With a foreword by Junot Díaz, a paperback edition of Eve Hayes de Kalaf’s Legal Identity, Race and Belonging in the Dominican Republic: From Citizen to Foreigner (Anthem Press, 2023) will be launched at The Heath Bookshop with a Q&A session hosted by Dr. Kamran Khan (University of Birmingham). [To register, see link below.]
“This book provides a cautionary tale regarding legal identity practices as promulgated by the World Bank, UN, and Inter-American Development Bank. It warns that policies encouraging the en masse registration of native-born migrant-descended populations can also force the thorny question of nationality, unsettling long-established identities and entitlements.”
Description: Over the next decade, states will be carrying out large-scale registrations in alignment with the Sustainable Development Goals (SDGs) which aim to provide more than one billion people around the world with evidentiary proof of their legal and, increasingly, digital existence. ‘Legal Identity, Race and Belonging: From Citizen to Foreigner’ is an important book which identifies a connection between the role of international actors, such as the World Bank and the United Nations, in promulgating the universal provision of legal identity and links these with arbitrary measures to restrict access to citizenship paperwork from (largely) Haitian-descended people born and living in the Dominican Republic.

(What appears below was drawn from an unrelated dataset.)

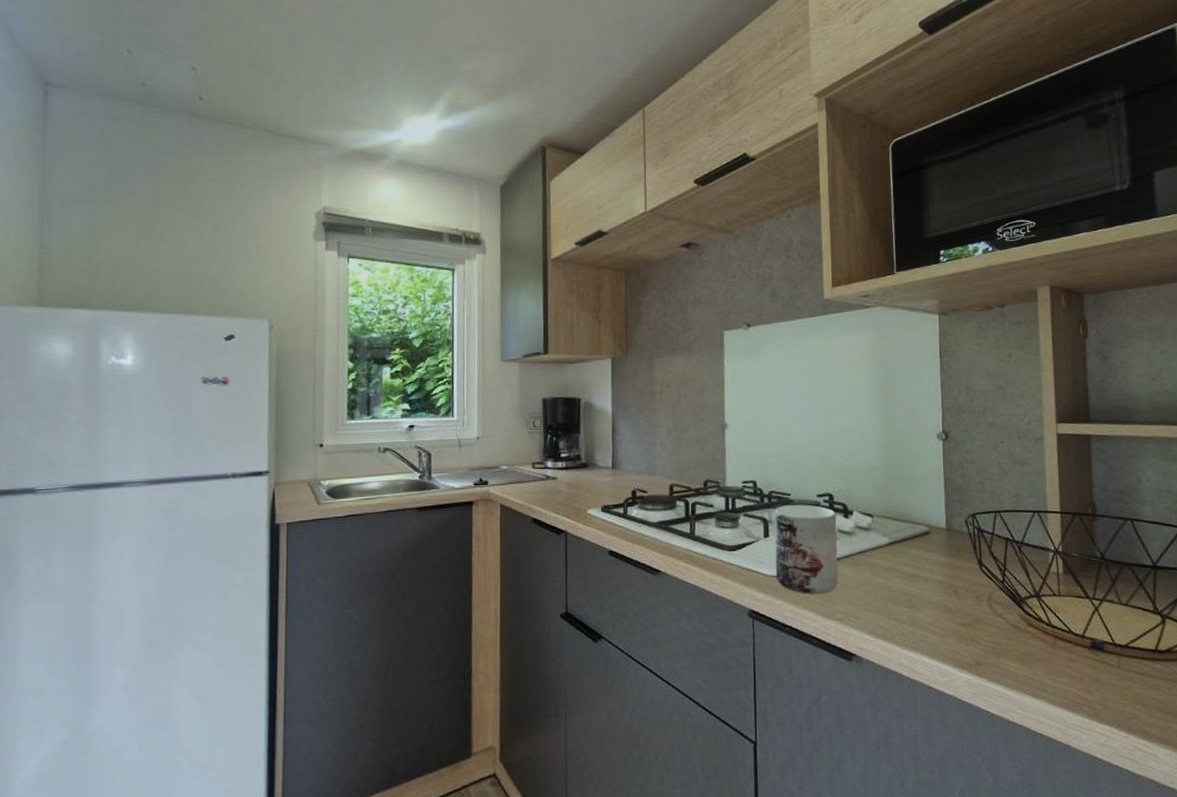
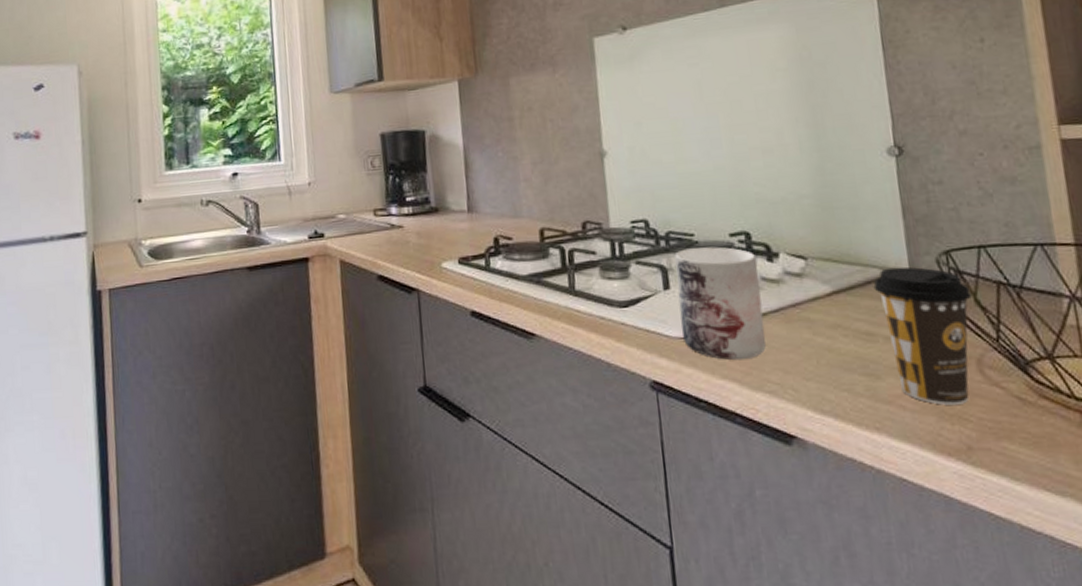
coffee cup: none [919,525,989,631] -> present [873,266,973,405]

The book provides the definitive analysis of the events leading up to the controversial 2013 Constitutional Tribunal ruling that rendered the Dominican plaintiff Juliana Deguis Pierre stateless. Hayes de Kalaf illustrates how measures that purposely blocked people of Haitian ancestry from accessing their legal identity not only affected undocumented and stateless populations – persons living at the fringes of citizenship – but also had a major impact on documented people; Dominicans already in possession of a state-issued birth certificate, national identity card and/or passport. The book illustrates the complex and contradictory ways in which digital identity systems are experienced, thus challenging the assumption within current development policy that the provision of ID to everyone, everywhere will lead to the inclusion of all citizens.
Dr Eve Hayes de Kalaf is Research Fellow at the Institute of Historical Research, University of London. She holds a Ph.D. from the University of Aberdeen, an MA from UCL Institute of the Americas and a PGDip from the Universidad Católica Santo Domingo. Eve’s research examines the use and abuse of modern-day identity-based development ‘solutions’ – including the Sustainable Development Goals (SDGs) – which aim to provide all people, everywhere with a legal and, increasingly, digital identity over the next decade. Her work focuses specifically on access to citizenship to examine how states can manufacture, block or deny access to citizens to their documentation.